- [EXTRACT]:
....

An example of the difference between the Euclidean distance and the FastDTW distance.

Where \(D(i,\ j)\) denotes the shortest distance between subseries \(M=(m_{1},\ m_{2},\cdots ,\ m_{i})\) and \(N=(n_{1},\ n_{2},\cdots ,\ n_{j})\), with \(dist(m_{i},\ n_{j})\) representing a distance metric such as the absolute distance measure. Consequently, \(FastDTW(M,\ N)=D(k,\ l)\) signifies the ultimate distance between M and N, providing a more accurate assessment of the similarity between two time series than that provided by the Euclidean distance. The value of the multiplier \(\epsilon\) ranges from 0 \(< \epsilon \leqslant\) 1. By adjusting the value of \(\epsilon\), the approximation degree of the FastDTW algorithm can be controlled, which reduces its computational complexity to a certain extent and improves the computational speed of the model.

Accordingly, we define the semantic adjacency matrix through the FastDTW distance as follows:

$$\begin{aligned} A_{ij}^{se}=\left\{ \begin{matrix} 1,&{}FastDTW(X^{i},\ X^{j})<\varepsilon \\ 0,&{}otherwise \end{matrix}\right. \end{aligned}$$
(3)

where \(X^{i}\) represents the time series of node i, and \(\epsilon\) controls the sparsity level of the adjacency matrix.

Customized ODE integrator and solver

GCNs update node embeddings by aggregating features derived from both the nodes themselves and their neighbors using a graph convolution operation. The conventional form of this convolution operation can be expressed as follows:

$$\begin{aligned} f_{out}=GCN(f_{in})=\alpha (f_{in}{\hat{A}}W) \end{aligned}$$
(4)

where \(f_{in}\in {\mathbb {R}}^{N\times C}\) denotes the input of the previous graph convolution layer, \({\hat{A}}\in {\mathbb {R}}^{N\times N}\) is the normalized adjacency matrix, and \(W\in {\mathbb {R}}^{C\times {C}'}\) is a learnable parameter matrix that models the interactions among different features. However, such GCNs have been shown to suffer from the issue of oversmoothing as the networks become deeper38,39, which significantly restricts their ability to model long-range dependencies. In response to this limitation, we introduce our novel STG-NODE block.

To allow interactions between the adjacency matrices and modules, we are inspired by the success of the CGNN35 and consider a more powerful discrete dynamic function:

$$\begin{aligned} f_{out}=f_{in}\times _{1} {\hat{A}}\times _{2} Z\times _{3} W+h_{0} \end{aligned}$$
(5)

where \(f_{in}\in {\mathbb {R}}^{N\times T\times F}\) is a space-time tensor that represents the hidden embedding of the examined node in the previous layer, \(\times _{i}\) denotes the tensor matrix multiplication operation executed on mode i, \({\hat{A}}\) is the regularized adjacency matrix, Z is the temporal transformation matrix, W is the feature transformation matrix, and \(h_{0}\) denotes the initial input of the GCN, which can be acquired through another neural network. Motivated by the CGNN, a restart distribution \(H_{0}\) is used to alleviate the oversmoothing problem.

Although the residual structure shown in Eq. 5 is powerful, training it can be challenging due to the large number of parameters involved. Therefore, our goal is to extend the discrete formulation to a continuous expression in the skeleton-based action recognition domain. To effectively convert the residual structure into an ODE structure, we follow the successful practices of previous researchers, such as the series of practices adopted in40.

....

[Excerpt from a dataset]
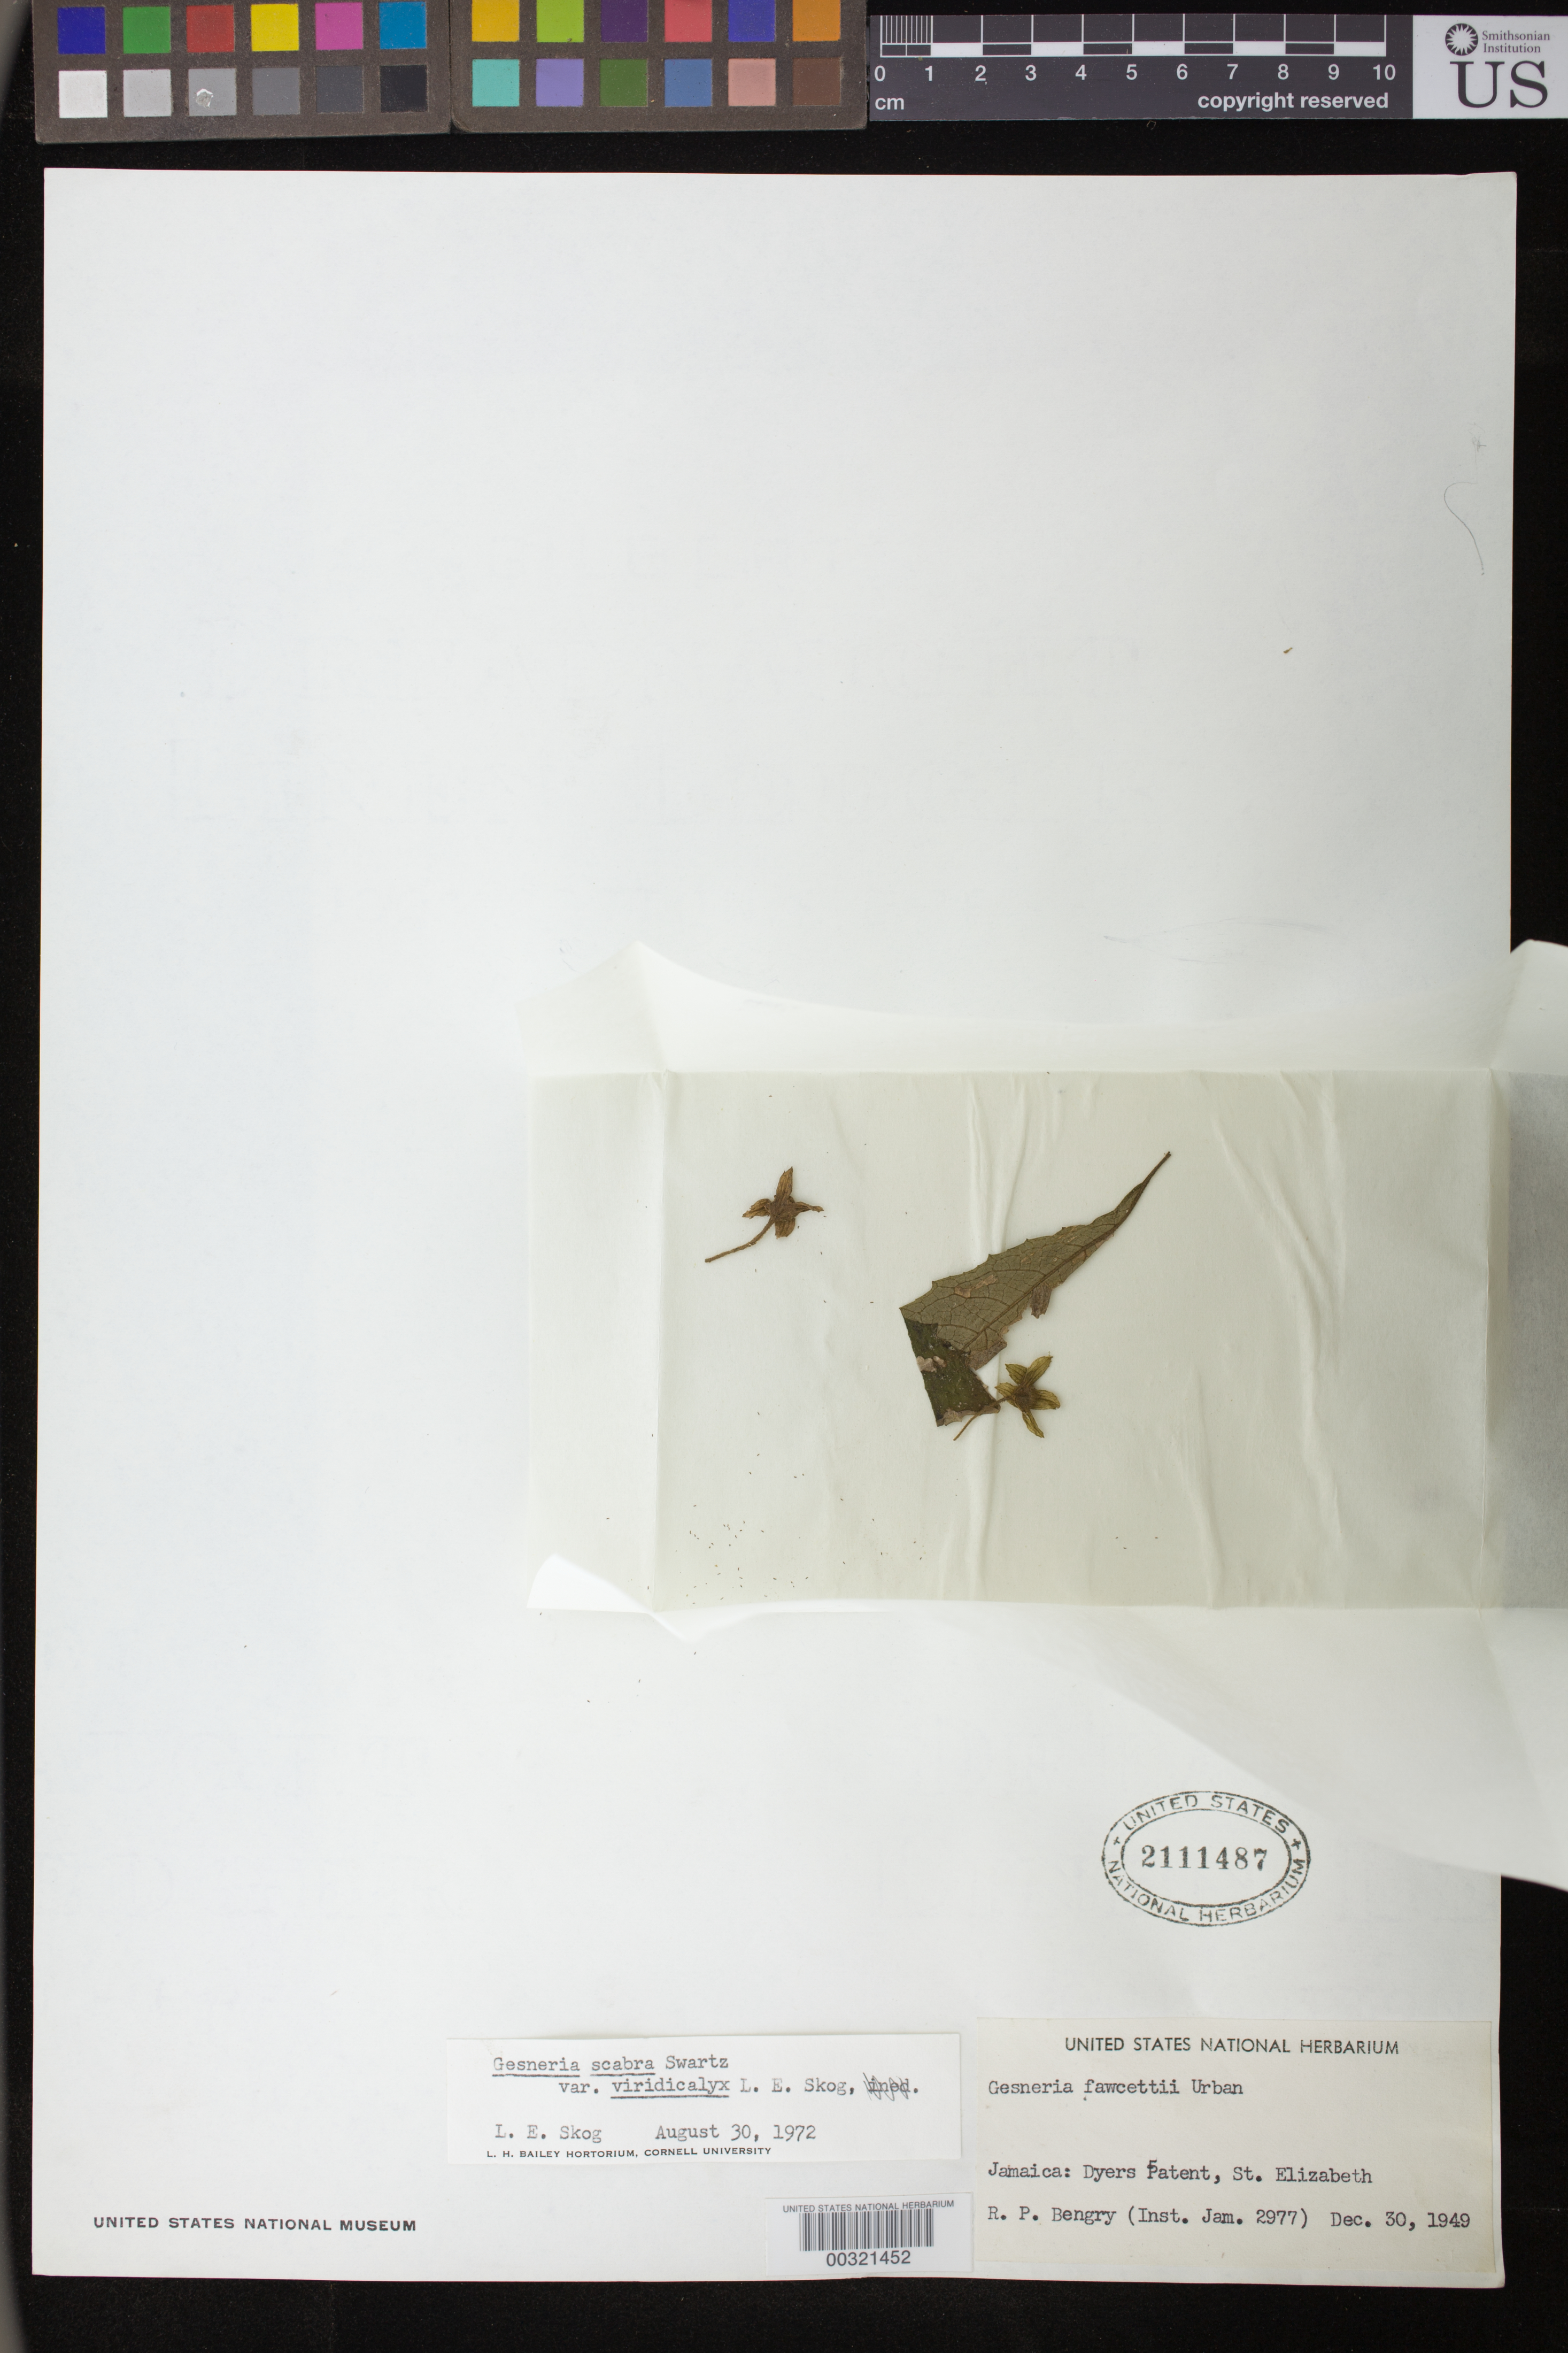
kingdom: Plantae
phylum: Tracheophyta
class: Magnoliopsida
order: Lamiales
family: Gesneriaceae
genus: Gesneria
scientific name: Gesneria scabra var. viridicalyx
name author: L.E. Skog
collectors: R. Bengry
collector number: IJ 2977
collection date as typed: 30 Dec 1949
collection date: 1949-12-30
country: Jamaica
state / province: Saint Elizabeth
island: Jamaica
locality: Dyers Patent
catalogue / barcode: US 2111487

....

- [GIVEN INSTRUCTION 1]:
Quote the passage on FastDTW distance and graph convolution between "An example of" and "of the model.", inclusive.
- [GIVEN INSTRUCTION 2]:
Extend the passage on FastDTW distance and graph convolution by writing what follows its final sentence.

- [WRITTEN ANSWER 1]:
An example of the difference between the Euclidean distance and the FastDTW distance.

Where \(D(i,\ j)\) denotes the shortest distance between subseries \(M=(m_{1},\ m_{2},\cdots ,\ m_{i})\) and \(N=(n_{1},\ n_{2},\cdots ,\ n_{j})\), with \(dist(m_{i},\ n_{j})\) representing a distance metric such as the absolute distance measure. Consequently, \(FastDTW(M,\ N)=D(k,\ l)\) signifies the ultimate distance between M and N, providing a more accurate assessment of the similarity between two time series than that provided by the Euclidean distance. The value of the multiplier \(\epsilon\) ranges from 0 \(< \epsilon \leqslant\) 1. By adjusting the value of \(\epsilon\), the approximation degree of the FastDTW algorithm can be controlled, which reduces its computational complexity to a certain extent and improves the computational speed of the model.

- [WRITTEN ANSWER 2]:
Specifically, the continuous expression of Eq. 5 is shown as follows:

$$\begin{aligned} \frac{df(t)}{dt}=f(t)\times _{1} ({\hat{A}}-I)+f(t)\times _{2} (Z-I)+f(t)\times _{3} (W-I)+H_{0} \end{aligned}$$
(6)

Finally, we draw inspiration from neural ODEs34 and introduce our STG-NODE framework. The continuous form of the hidden representation is as follows:

$$\begin{aligned} f(t)=ODESolver(\frac{df(t)}{dt},h_{0},t) \end{aligned}$$
(7)

Runge-Kutta solvers are generally more stable than Euler solvers, which is critical for accurately capturing the subtle changes and characteristics of action sequences. In addition, a Runge-Kutta solver has higher accuracy when processing action sequences with nonlinear characteristics and rapid changes and can more accurately capture details and important features from actions. Based on these considerations, we choose the Runge-Kutta method as the ODE solver in our model.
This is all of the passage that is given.